=== Tarefa escrita a ===
Transcreva literalmente as linhas dos registros que vão da linha com "ចំនួនអ្នកទស្សនា" até o fim dos registros, incluindo as duas extremidades.

=== Texto fornecido ===
● ● ● ● ●
Educação histórica e memória social
Apesar das muitas iniciativas para fortalecer a memória brasileira sobre a ditadura, uma grande parte da população ainda desconhece essa história. No campo da educação, sabemos que professores das mais diversas regiões, áreas e segmentos empreendem esforços para expandir a memória crítica sobre a ditadura brasileira. Mas ainda há um longo caminho a percorrer. Fortalecer a memória social sobre a ditadura por meio da educação histórica é um passo fundamental para evitarmos o triunfo do golpismo e do autoritarismo que estão à espreita.
Lembrar do passado é um ato político. Como dizem os familiares das vítimas da ditadura no Brasil, a memória sobre a ditadura permite que nunca se esqueça, para que nunca mais aconteça. A formação de uma cidadania ativa, consciente e participativa, que proteja a democracia dos novos ataques a ela desferidos, depende da construção coletiva e cotidiana dessa memória, fundamentada em uma História Pública, científica e crítica da ditadura civil-militar.
Aqui oferecemos aos educadores algumas orientações de abordagem da ditadura em sala de aula, metodologias, materiais e sequências didáticas. Bom proveito!
Ensino de História da Ditadura e direitos humanos
O conhecimento da História é fundamental para que as atuais gerações compreendam criticamente os processos sociais, políticos e culturais. Como escreveu Geroge Orwell no livro 1984, “quem controla o passado, controla o futuro. Quem controla o presente, controla o passado”. Para que possamos desempenhar nosso papel político em defesa da democracia brasileira, precisamos conhecer nosso passado, especialmente sobre quem foram os agentes violadores de direitos, como ocorreram os processos de violência política e quais eram as lutas e os métodos de resistência.
O ensino crítico de História (e das demais Ciências Sociais) sobre a ditadura brasileira de 1964 e 1988 tem o poder de formar brasileiros capazes de refletir cientificamente sobre o passado e tomar posições democráticas no presente. Ensinar História também significa promover a autoconsciência dos estudantes enquanto sujeitos do tempo presente, na dimensão individual e coletiva.
O ensino de História e as demais Ciências Sociais pode oferecer métodos e ferramentas de análise social, que possibilitam o pensamento autônomo e a leitura crítica da realidade. Também pode dar significado histórico às lutas por direitos humanos (políticos, civis, econômicos, sociais, culturais, ambientais, sexuais e reprodutivos). Nesse sentido, o ensino de História da Ditadura na perspectiva dos direitos humanos é fundamental para a formação de uma cidadania que valoriza e fortalece as conquistas democráticas.
O que são direitos humanos?
Defender os direitos humanos pode parecer algo óbvio e consensual. No entanto, na realidade brasileira atual existe um setor que se posiciona contrário aos direitos humanos, que ganhou projeção e criou obstáculos para o aprofundamento democrático. Afinal, o que são direitos humanos? Dalmo Dallari define:
“Existe uma dignidade inerente à condição humana, e a preservação dessa dignidade faz parte dos direitos humanos. O respeito pela dignidade da pessoa humana deve existir sempre, em todos os lugares e de maneira igual para todos. O crescimento econômico e o progresso material de um povo têm valor negativo se forem conseguidos à custa de ofensas à dignidade de seres humanos. O sucesso político ou militar de uma pessoa ou de um povo, bem como o prestígio social ou a conquista de riquezas, nada disso é válido ou merecedor de respeito se for conseguido mediante ofensas à dignidade e aos direitos fundamentais dos seres humanos.”
● ● ● ● ●
=== Tarefa escrita b ===
No texto sobre educação histórica e memória da ditadura, de quem é a definição de direitos humanos citada?
● ● ● ● ●
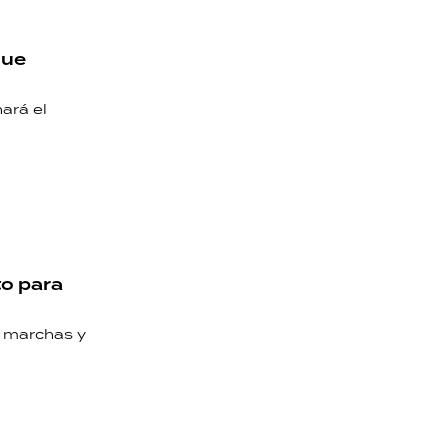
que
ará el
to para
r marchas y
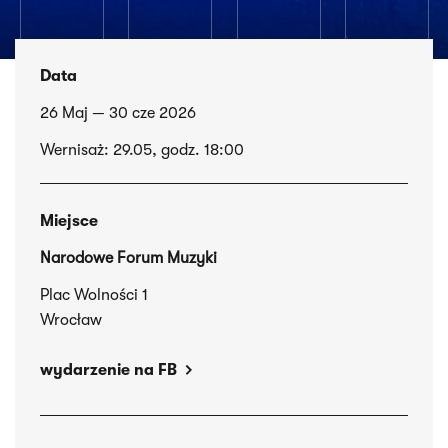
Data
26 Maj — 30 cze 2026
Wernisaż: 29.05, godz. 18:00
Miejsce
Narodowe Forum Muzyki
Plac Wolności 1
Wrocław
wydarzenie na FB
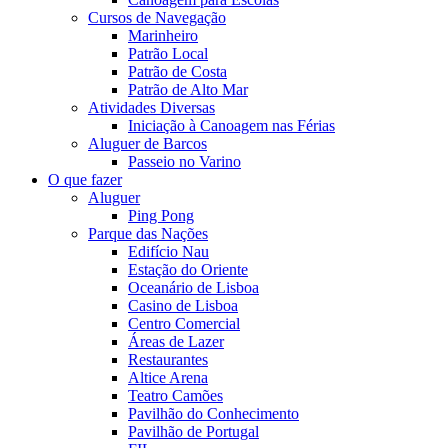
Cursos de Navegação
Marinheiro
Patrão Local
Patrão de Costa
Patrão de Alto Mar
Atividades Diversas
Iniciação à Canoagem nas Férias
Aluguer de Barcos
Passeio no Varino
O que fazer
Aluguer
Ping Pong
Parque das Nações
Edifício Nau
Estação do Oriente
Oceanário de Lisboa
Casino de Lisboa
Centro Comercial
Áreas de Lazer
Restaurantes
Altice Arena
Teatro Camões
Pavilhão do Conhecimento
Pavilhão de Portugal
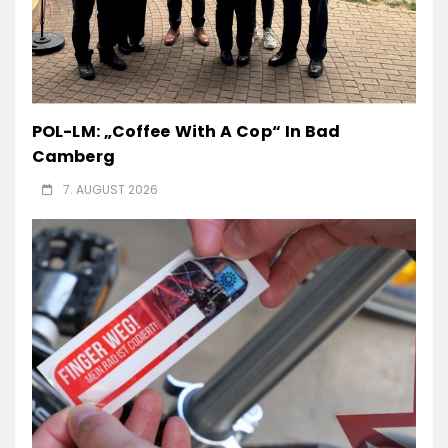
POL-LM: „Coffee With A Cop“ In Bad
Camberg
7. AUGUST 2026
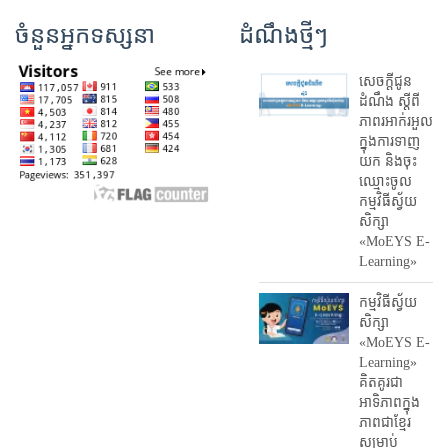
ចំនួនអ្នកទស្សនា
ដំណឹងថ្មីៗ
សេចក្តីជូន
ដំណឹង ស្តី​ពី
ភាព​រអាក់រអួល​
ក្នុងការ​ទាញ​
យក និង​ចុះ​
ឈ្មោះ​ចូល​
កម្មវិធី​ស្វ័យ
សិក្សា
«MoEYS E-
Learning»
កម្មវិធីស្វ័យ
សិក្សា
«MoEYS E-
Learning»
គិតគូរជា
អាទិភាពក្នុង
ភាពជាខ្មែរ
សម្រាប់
● ● ● ● ●
=== Solução a ===
ចំនួនអ្នកទស្សនា
ដំណឹងថ្មីៗ
សេចក្តីជូន
ដំណឹង ស្តី​ពី
ភាព​រអាក់រអួល​
ក្នុងការ​ទាញ​
យក និង​ចុះ​
ឈ្មោះ​ចូល​
កម្មវិធី​ស្វ័យ
សិក្សា
«MoEYS E-
Learning»
កម្មវិធីស្វ័យ
សិក្សា
«MoEYS E-
Learning»
គិតគូរជា
អាទិភាពក្នុង
ភាពជាខ្មែរ
សម្រាប់

=== Solução b ===
De Dalmo Dallari.